The answer is absolutely not. The developer, Erik Loyer, and I, went through painstakingly long discussions. Just from talking to me for the past 15 minutes, I'm sure you can imagine the type of discussions I was getting into with Erik, the developer, about the definition of comics and how far we should take advantage of the technology at hand before it stops feeling like reading a comic.
"The thing that defines comics, just like the thing that defines prose, is the reader's control of the element of time."
And you got it exactly right: The thing that defines comics, just like the thing that defines prose, is the reader's control of the element of time. So as soon as something happens in a digital piece that the reader doesn't control, like anytime there's movement in a panel or something animates, or someone speaks, or even if there's a literal sound effect like a tire screeching as a car pulls away, it's a jarring effect to the reader because it's something that's indicative of time that the reader hasn't controlled.
Okay.
And putting together the dynamic of reader interaction for Upgrade Soul, that was our golden rule that we could not deviate from. That said, there are things in the app like the blinks, that we threw in, that totally go against that rule. But people thought it was really funny and weird, so we kept it in. And this is a little secret: The blinks only happen in the first 20% of the book, and then, after that, the characters stop blinking.
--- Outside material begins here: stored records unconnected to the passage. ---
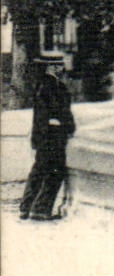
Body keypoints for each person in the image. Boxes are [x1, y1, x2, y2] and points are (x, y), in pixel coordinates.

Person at [20, 52, 76, 221]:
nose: (62, 68)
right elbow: (56, 111)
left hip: (45, 135)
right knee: (55, 171)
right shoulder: (51, 86)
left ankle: (27, 207)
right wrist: (66, 126)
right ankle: (40, 209)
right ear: (51, 67)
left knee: (39, 171)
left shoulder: (45, 85)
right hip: (52, 136)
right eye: (58, 65)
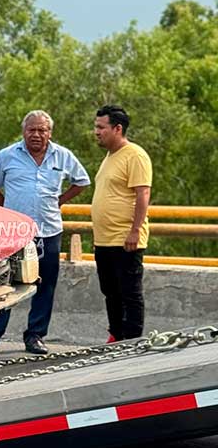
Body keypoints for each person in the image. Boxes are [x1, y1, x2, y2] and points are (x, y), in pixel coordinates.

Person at [0, 110, 90, 354]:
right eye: (32, 129)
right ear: (24, 131)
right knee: (5, 283)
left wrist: (60, 200)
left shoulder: (62, 155)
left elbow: (82, 181)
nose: (37, 134)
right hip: (14, 233)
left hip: (49, 231)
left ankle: (35, 335)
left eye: (42, 130)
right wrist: (7, 209)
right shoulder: (7, 155)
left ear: (49, 133)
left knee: (45, 284)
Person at [91, 104, 152, 341]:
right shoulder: (110, 156)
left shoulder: (135, 155)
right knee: (110, 291)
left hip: (125, 237)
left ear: (117, 129)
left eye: (101, 127)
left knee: (130, 292)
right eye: (96, 127)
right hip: (104, 239)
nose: (96, 132)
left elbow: (142, 194)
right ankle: (116, 335)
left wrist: (135, 231)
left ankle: (132, 340)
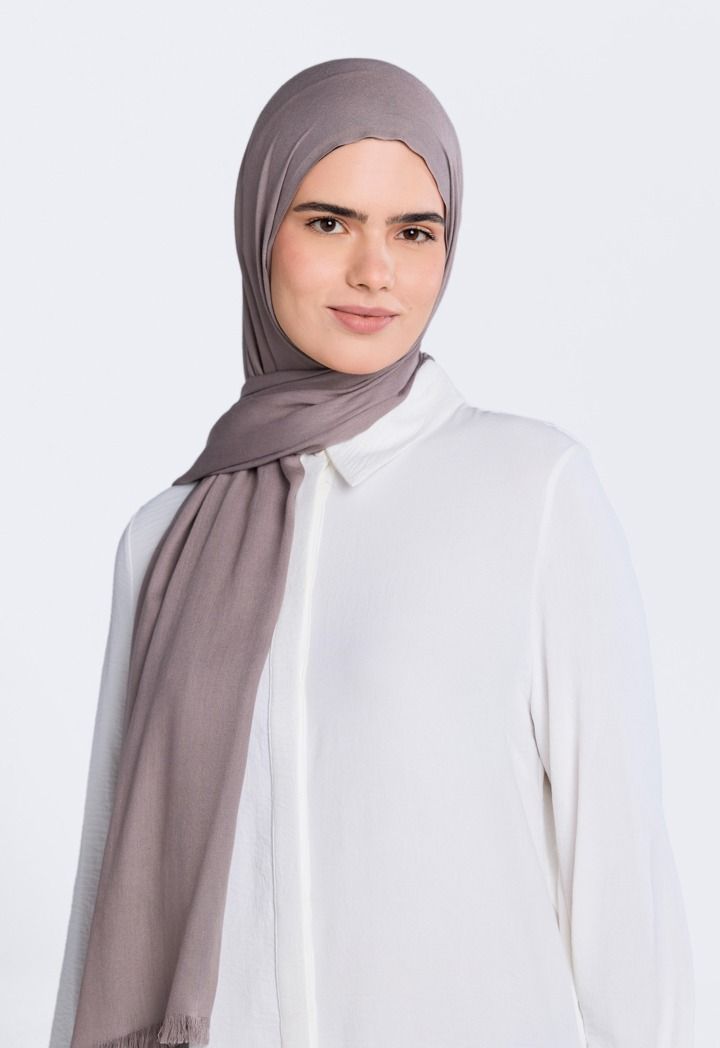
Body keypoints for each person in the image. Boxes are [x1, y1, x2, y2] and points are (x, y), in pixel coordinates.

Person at [48, 57, 694, 1048]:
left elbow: (623, 892)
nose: (374, 271)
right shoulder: (164, 538)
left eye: (414, 232)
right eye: (328, 222)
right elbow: (107, 894)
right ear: (260, 228)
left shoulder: (532, 491)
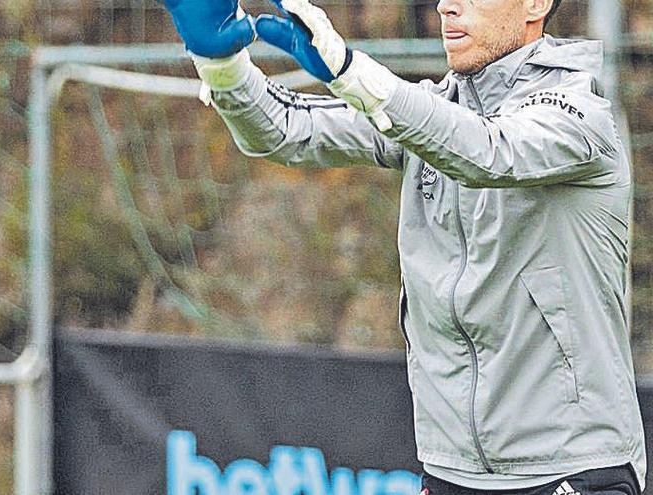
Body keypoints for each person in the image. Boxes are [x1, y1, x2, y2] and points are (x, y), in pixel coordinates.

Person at [157, 0, 648, 493]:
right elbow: (287, 130)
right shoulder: (429, 113)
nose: (446, 5)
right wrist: (221, 65)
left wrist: (352, 72)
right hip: (449, 470)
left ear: (536, 5)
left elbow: (487, 151)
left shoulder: (580, 112)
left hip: (574, 468)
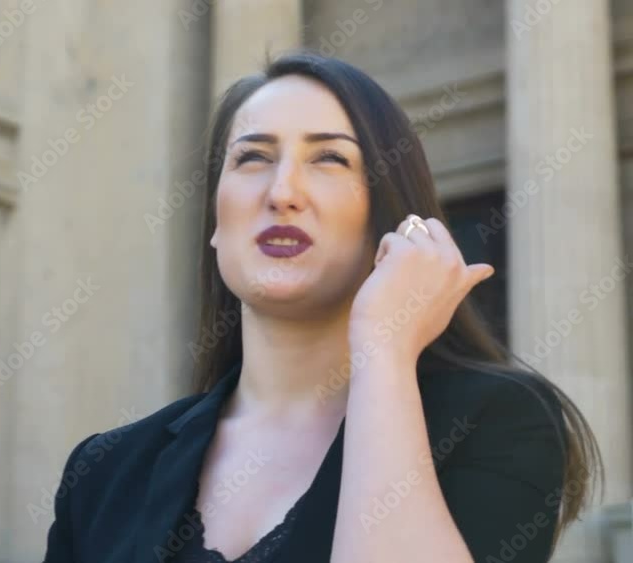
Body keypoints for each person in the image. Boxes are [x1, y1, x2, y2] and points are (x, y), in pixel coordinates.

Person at [41, 52, 600, 563]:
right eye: (253, 158)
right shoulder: (104, 471)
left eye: (329, 158)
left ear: (391, 218)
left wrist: (384, 349)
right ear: (216, 224)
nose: (282, 191)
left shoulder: (498, 420)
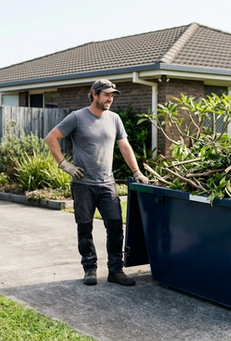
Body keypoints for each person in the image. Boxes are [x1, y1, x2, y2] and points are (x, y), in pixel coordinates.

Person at [45, 79, 149, 286]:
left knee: (116, 226)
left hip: (107, 183)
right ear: (95, 94)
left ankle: (115, 271)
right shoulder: (77, 117)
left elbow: (124, 146)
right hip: (83, 184)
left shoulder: (114, 119)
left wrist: (136, 171)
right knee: (85, 226)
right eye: (106, 94)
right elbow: (51, 138)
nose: (110, 98)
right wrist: (65, 165)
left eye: (112, 95)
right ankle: (90, 268)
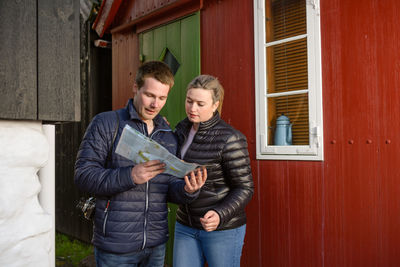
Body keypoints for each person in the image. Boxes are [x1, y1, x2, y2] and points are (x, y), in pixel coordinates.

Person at [74, 61, 207, 267]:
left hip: (155, 246)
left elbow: (168, 189)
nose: (156, 104)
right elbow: (83, 176)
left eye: (162, 98)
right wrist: (130, 176)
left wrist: (188, 190)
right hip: (116, 246)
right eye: (150, 96)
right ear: (135, 87)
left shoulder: (167, 136)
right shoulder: (107, 123)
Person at [172, 75, 254, 267]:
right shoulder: (180, 131)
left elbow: (245, 188)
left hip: (222, 228)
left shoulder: (230, 138)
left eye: (201, 104)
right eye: (189, 101)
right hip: (185, 224)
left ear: (215, 105)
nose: (192, 109)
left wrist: (219, 214)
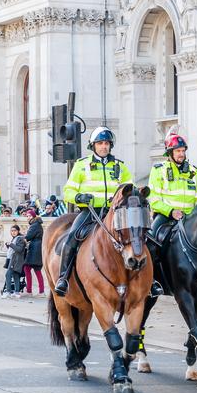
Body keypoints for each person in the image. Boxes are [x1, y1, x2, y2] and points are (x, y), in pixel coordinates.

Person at [54, 126, 133, 296]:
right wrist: (79, 198)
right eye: (100, 143)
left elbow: (130, 190)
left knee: (139, 237)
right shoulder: (81, 165)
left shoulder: (120, 167)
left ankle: (149, 280)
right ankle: (63, 278)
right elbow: (68, 192)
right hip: (90, 211)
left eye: (106, 143)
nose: (104, 146)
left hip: (115, 213)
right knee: (72, 237)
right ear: (93, 146)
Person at [148, 132, 197, 296]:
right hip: (165, 216)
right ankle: (151, 281)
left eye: (183, 150)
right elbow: (153, 198)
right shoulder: (159, 171)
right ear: (170, 153)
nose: (181, 154)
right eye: (178, 151)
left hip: (190, 218)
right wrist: (171, 211)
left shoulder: (194, 172)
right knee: (150, 242)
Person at [24, 209, 45, 296]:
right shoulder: (37, 224)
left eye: (29, 216)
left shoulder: (34, 225)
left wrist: (22, 237)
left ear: (33, 216)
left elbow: (28, 236)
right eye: (27, 216)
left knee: (27, 268)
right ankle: (41, 291)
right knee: (37, 270)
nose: (28, 218)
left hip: (34, 249)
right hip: (37, 248)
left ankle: (29, 291)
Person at [2, 225, 27, 298]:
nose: (13, 232)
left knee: (8, 274)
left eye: (15, 231)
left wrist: (11, 244)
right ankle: (17, 292)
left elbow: (19, 249)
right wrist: (9, 245)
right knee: (16, 275)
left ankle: (8, 292)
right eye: (12, 231)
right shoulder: (15, 238)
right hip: (15, 259)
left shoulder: (20, 239)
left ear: (18, 231)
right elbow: (14, 249)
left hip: (16, 260)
But other than that, the main hook of the app is the reactive score [composed by Alexis Gideon] and that also adheres to the same tenets of control of time that the comic book does. So as you're swiping through the panels, every panel transition triggers a change in the music. The music keeps perfect time with every emotional beat in the story, so you're controlling the music in the same way that you're controlling your pace through the story.
That sounds amazing. I'm glad you put such thought into it. The mainstream publishers have done some — they call them motion comics, usually.
Yeah, totally. And those things never catch on because they always come across being like crappy animated films. As soon as something moves and it doesn't move with the fidelity of an actual animation, it sets up this reaction in the reader: "oh, that moved but it was really crappy looking."
Do you have a preferred reading experience for the story? The app or the printed comic?
It's a very complicated history, but Upgrade Soul was originally developed for the interactive app. It was developed for the app that we just launched. The entire thing has been a self-funded project. We launched it in 2012 with the intent to serialize it, so we would release a new chapter every couple of months. We got about halfway through updating the story and then we just put it on hiatus because we weren't making enough money on it and we were bankrolling it out of pocket.
I kept working on the book and then, when I finished it, I sold it to Lion Forge Comics. But I carved out the interactive rights because I always knew I was going to come back and finish the app. So since Upgrade Soul came out as a book last year and got all this attention, it seemed like the perfect time to try to bring it back.